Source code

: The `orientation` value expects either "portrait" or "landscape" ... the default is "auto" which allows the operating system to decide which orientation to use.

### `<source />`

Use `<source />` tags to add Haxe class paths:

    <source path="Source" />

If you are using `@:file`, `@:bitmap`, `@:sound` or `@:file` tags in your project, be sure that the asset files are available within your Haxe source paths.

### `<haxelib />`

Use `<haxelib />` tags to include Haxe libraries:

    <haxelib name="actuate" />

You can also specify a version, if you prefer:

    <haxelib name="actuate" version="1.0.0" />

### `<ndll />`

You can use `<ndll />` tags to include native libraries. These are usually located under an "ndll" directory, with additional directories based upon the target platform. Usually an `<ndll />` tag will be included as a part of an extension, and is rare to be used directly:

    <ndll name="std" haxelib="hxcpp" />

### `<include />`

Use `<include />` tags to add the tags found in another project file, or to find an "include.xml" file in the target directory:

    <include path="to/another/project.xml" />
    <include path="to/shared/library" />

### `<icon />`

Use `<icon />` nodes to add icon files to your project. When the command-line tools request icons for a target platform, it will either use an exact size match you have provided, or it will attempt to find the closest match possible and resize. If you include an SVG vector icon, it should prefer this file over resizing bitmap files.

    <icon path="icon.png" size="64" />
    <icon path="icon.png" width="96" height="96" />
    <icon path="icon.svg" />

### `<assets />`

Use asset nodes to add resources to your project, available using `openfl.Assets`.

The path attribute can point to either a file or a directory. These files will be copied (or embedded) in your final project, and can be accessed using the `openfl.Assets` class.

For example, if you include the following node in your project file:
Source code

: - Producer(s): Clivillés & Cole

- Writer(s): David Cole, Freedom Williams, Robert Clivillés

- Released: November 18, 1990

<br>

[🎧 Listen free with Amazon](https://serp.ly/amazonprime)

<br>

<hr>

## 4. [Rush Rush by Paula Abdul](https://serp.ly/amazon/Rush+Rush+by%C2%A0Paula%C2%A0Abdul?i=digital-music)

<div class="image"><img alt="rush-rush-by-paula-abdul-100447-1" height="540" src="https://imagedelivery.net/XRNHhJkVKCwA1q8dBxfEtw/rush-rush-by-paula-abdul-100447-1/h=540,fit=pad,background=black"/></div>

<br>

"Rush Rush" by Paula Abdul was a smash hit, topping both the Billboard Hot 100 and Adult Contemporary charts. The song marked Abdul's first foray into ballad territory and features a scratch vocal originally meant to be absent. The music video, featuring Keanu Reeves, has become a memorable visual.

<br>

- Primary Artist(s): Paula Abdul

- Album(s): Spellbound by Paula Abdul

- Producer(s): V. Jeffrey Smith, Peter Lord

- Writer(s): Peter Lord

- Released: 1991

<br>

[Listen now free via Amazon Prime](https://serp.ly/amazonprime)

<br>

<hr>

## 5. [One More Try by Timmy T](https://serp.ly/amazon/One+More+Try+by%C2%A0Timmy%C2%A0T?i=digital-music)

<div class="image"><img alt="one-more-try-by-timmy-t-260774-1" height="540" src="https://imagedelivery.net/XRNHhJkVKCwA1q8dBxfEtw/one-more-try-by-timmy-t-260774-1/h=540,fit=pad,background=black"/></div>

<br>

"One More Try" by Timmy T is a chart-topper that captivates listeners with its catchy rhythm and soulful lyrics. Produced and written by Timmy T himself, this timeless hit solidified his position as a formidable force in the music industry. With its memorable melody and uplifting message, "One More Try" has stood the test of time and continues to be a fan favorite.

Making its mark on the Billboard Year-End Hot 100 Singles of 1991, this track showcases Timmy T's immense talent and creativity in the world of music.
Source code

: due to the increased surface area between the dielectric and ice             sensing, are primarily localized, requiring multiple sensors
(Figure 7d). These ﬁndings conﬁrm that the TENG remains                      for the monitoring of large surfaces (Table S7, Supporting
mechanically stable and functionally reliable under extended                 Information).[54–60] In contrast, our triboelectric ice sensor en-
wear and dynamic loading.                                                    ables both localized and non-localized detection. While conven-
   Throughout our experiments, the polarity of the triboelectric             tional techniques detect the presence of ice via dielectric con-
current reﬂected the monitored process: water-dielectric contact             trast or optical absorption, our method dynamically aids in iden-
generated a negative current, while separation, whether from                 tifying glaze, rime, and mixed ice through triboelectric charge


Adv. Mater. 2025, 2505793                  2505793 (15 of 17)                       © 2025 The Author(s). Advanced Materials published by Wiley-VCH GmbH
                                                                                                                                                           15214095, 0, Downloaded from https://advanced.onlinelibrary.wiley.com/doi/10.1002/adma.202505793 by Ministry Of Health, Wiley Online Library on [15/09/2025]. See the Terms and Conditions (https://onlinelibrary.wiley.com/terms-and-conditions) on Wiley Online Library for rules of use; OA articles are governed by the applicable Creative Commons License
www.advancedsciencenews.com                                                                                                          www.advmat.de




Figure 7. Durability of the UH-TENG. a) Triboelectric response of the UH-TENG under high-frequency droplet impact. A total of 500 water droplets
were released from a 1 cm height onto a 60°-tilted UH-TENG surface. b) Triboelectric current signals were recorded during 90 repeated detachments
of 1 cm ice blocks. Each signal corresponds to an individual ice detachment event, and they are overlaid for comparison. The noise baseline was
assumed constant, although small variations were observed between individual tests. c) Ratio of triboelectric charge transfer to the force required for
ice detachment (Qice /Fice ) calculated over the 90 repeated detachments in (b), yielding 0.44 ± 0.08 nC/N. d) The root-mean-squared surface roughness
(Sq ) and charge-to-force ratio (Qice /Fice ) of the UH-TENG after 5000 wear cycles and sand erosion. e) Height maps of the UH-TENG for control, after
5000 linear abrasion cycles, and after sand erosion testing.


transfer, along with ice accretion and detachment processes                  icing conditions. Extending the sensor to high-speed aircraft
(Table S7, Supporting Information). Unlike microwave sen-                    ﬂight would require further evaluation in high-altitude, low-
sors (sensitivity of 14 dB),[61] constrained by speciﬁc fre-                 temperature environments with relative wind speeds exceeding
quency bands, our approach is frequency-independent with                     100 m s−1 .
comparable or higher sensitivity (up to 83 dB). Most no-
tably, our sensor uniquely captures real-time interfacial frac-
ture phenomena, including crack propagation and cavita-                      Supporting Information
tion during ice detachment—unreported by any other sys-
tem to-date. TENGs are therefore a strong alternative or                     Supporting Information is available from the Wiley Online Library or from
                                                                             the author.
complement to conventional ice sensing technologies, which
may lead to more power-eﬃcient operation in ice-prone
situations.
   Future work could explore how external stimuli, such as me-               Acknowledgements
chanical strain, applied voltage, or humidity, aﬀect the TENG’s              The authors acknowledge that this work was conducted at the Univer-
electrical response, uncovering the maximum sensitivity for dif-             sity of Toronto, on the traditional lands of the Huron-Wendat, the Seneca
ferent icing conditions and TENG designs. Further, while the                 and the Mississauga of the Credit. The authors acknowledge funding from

WORK TO COMPLETE>
Please format every line of the rows above as a numbered list, leaving out any blank lines.

RESPONSE AREA>
1. Source code
2. : The `orientation` value expects either "portrait" or "landscape" ... the default is "auto" which allows the operating system to decide which orientation to use.
3. ### `<source />`
4. Use `<source />` tags to add Haxe class paths:
5.     <source path="Source" />
6. If you are using `@:file`, `@:bitmap`, `@:sound` or `@:file` tags in your project, be sure that the asset files are available within your Haxe source paths.
7. ### `<haxelib />`
8. Use `<haxelib />` tags to include Haxe libraries:
9.     <haxelib name="actuate" />
10. You can also specify a version, if you prefer:
11.     <haxelib name="actuate" version="1.0.0" />
12. ### `<ndll />`
13. You can use `<ndll />` tags to include native libraries. These are usually located under an "ndll" directory, with additional directories based upon the target platform. Usually an `<ndll />` tag will be included as a part of an extension, and is rare to be used directly:
14.     <ndll name="std" haxelib="hxcpp" />
15. ### `<include />`
16. Use `<include />` tags to add the tags found in another project file, or to find an "include.xml" file in the target directory:
17.     <include path="to/another/project.xml" />
18.     <include path="to/shared/library" />
19. ### `<icon />`
20. Use `<icon />` nodes to add icon files to your project. When the command-line tools request icons for a target platform, it will either use an exact size match you have provided, or it will attempt to find the closest match possible and resize. If you include an SVG vector icon, it should prefer this file over resizing bitmap files.
21.     <icon path="icon.png" size="64" />
22.     <icon path="icon.png" width="96" height="96" />
23.     <icon path="icon.svg" />
24. ### `<assets />`
25. Use asset nodes to add resources to your project, available using `openfl.Assets`.
26. The path attribute can point to either a file or a directory. These files will be copied (or embedded) in your final project, and can be accessed using the `openfl.Assets` class.
27. For example, if you include the following node in your project file:
28. Source code
29. : - Producer(s): Clivillés & Cole
30. - Writer(s): David Cole, Freedom Williams, Robert Clivillés
31. - Released: November 18, 1990
32. <br>
33. [🎧 Listen free with Amazon](https://serp.ly/amazonprime)
34. <br>
35. <hr>
36. ## 4. [Rush Rush by Paula Abdul](https://serp.ly/amazon/Rush+Rush+by%C2%A0Paula%C2%A0Abdul?i=digital-music)
37. <div class="image"><img alt="rush-rush-by-paula-abdul-100447-1" height="540" src="https://imagedelivery.net/XRNHhJkVKCwA1q8dBxfEtw/rush-rush-by-paula-abdul-100447-1/h=540,fit=pad,background=black"/></div>
38. <br>
39. "Rush Rush" by Paula Abdul was a smash hit, topping both the Billboard Hot 100 and Adult Contemporary charts. The song marked Abdul's first foray into ballad territory and features a scratch vocal originally meant to be absent. The music video, featuring Keanu Reeves, has become a memorable visual.
40. <br>
41. - Primary Artist(s): Paula Abdul
42. - Album(s): Spellbound by Paula Abdul
43. - Producer(s): V. Jeffrey Smith, Peter Lord
44. - Writer(s): Peter Lord
45. - Released: 1991
46. <br>
47. [Listen now free via Amazon Prime](https://serp.ly/amazonprime)
48. <br>
49. <hr>
50. ## 5. [One More Try by Timmy T](https://serp.ly/amazon/One+More+Try+by%C2%A0Timmy%C2%A0T?i=digital-music)
51. <div class="image"><img alt="one-more-try-by-timmy-t-260774-1" height="540" src="https://imagedelivery.net/XRNHhJkVKCwA1q8dBxfEtw/one-more-try-by-timmy-t-260774-1/h=540,fit=pad,background=black"/></div>
52. <br>
53. "One More Try" by Timmy T is a chart-topper that captivates listeners with its catchy rhythm and soulful lyrics. Produced and written by Timmy T himself, this timeless hit solidified his position as a formidable force in the music industry. With its memorable melody and uplifting message, "One More Try" has stood the test of time and continues to be a fan favorite.
54. Making its mark on the Billboard Year-End Hot 100 Singles of 1991, this track showcases Timmy T's immense talent and creativity in the world of music.
55. Source code
56. : due to the increased surface area between the dielectric and ice             sensing, are primarily localized, requiring multiple sensors
57. (Figure 7d). These ﬁndings conﬁrm that the TENG remains                      for the monitoring of large surfaces (Table S7, Supporting
58. mechanically stable and functionally reliable under extended                 Information).[54–60] In contrast, our triboelectric ice sensor en-
59. wear and dynamic loading.                                                    ables both localized and non-localized detection. While conven-
60.    Throughout our experiments, the polarity of the triboelectric             tional techniques detect the presence of ice via dielectric con-
61. current reﬂected the monitored process: water-dielectric contact             trast or optical absorption, our method dynamically aids in iden-
62. generated a negative current, while separation, whether from                 tifying glaze, rime, and mixed ice through triboelectric charge
63. Adv. Mater. 2025, 2505793                  2505793 (15 of 17)                       © 2025 The Author(s). Advanced Materials published by Wiley-VCH GmbH
64.                                                                                                                                                            15214095, 0, Downloaded from https://advanced.onlinelibrary.wiley.com/doi/10.1002/adma.202505793 by Ministry Of Health, Wiley Online Library on [15/09/2025]. See the Terms and Conditions (https://onlinelibrary.wiley.com/terms-and-conditions) on Wiley Online Library for rules of use; OA articles are governed by the applicable Creative Commons License
65. www.advancedsciencenews.com                                                                                                          www.advmat.de
66. Figure 7. Durability of the UH-TENG. a) Triboelectric response of the UH-TENG under high-frequency droplet impact. A total of 500 water droplets
67. were released from a 1 cm height onto a 60°-tilted UH-TENG surface. b) Triboelectric current signals were recorded during 90 repeated detachments
68. of 1 cm ice blocks. Each signal corresponds to an individual ice detachment event, and they are overlaid for comparison. The noise baseline was
69. assumed constant, although small variations were observed between individual tests. c) Ratio of triboelectric charge transfer to the force required for
70. ice detachment (Qice /Fice ) calculated over the 90 repeated detachments in (b), yielding 0.44 ± 0.08 nC/N. d) The root-mean-squared surface roughness
71. (Sq ) and charge-to-force ratio (Qice /Fice ) of the UH-TENG after 5000 wear cycles and sand erosion. e) Height maps of the UH-TENG for control, after
72. 5000 linear abrasion cycles, and after sand erosion testing.
73. transfer, along with ice accretion and detachment processes                  icing conditions. Extending the sensor to high-speed aircraft
74. (Table S7, Supporting Information). Unlike microwave sen-                    ﬂight would require further evaluation in high-altitude, low-
75. sors (sensitivity of 14 dB),[61] constrained by speciﬁc fre-                 temperature environments with relative wind speeds exceeding
76. quency bands, our approach is frequency-independent with                     100 m s−1 .
77. comparable or higher sensitivity (up to 83 dB). Most no-
78. tably, our sensor uniquely captures real-time interfacial frac-
79. ture phenomena, including crack propagation and cavita-                      Supporting Information
80. tion during ice detachment—unreported by any other sys-
81. tem to-date. TENGs are therefore a strong alternative or                     Supporting Information is available from the Wiley Online Library or from
82.                                                                              the author.
83. complement to conventional ice sensing technologies, which
84. may lead to more power-eﬃcient operation in ice-prone
85. situations.
86.    Future work could explore how external stimuli, such as me-               Acknowledgements
87. chanical strain, applied voltage, or humidity, aﬀect the TENG’s              The authors acknowledge that this work was conducted at the Univer-
88. electrical response, uncovering the maximum sensitivity for dif-             sity of Toronto, on the traditional lands of the Huron-Wendat, the Seneca
89. ferent icing conditions and TENG designs. Further, while the                 and the Mississauga of the Credit. The authors acknowledge funding from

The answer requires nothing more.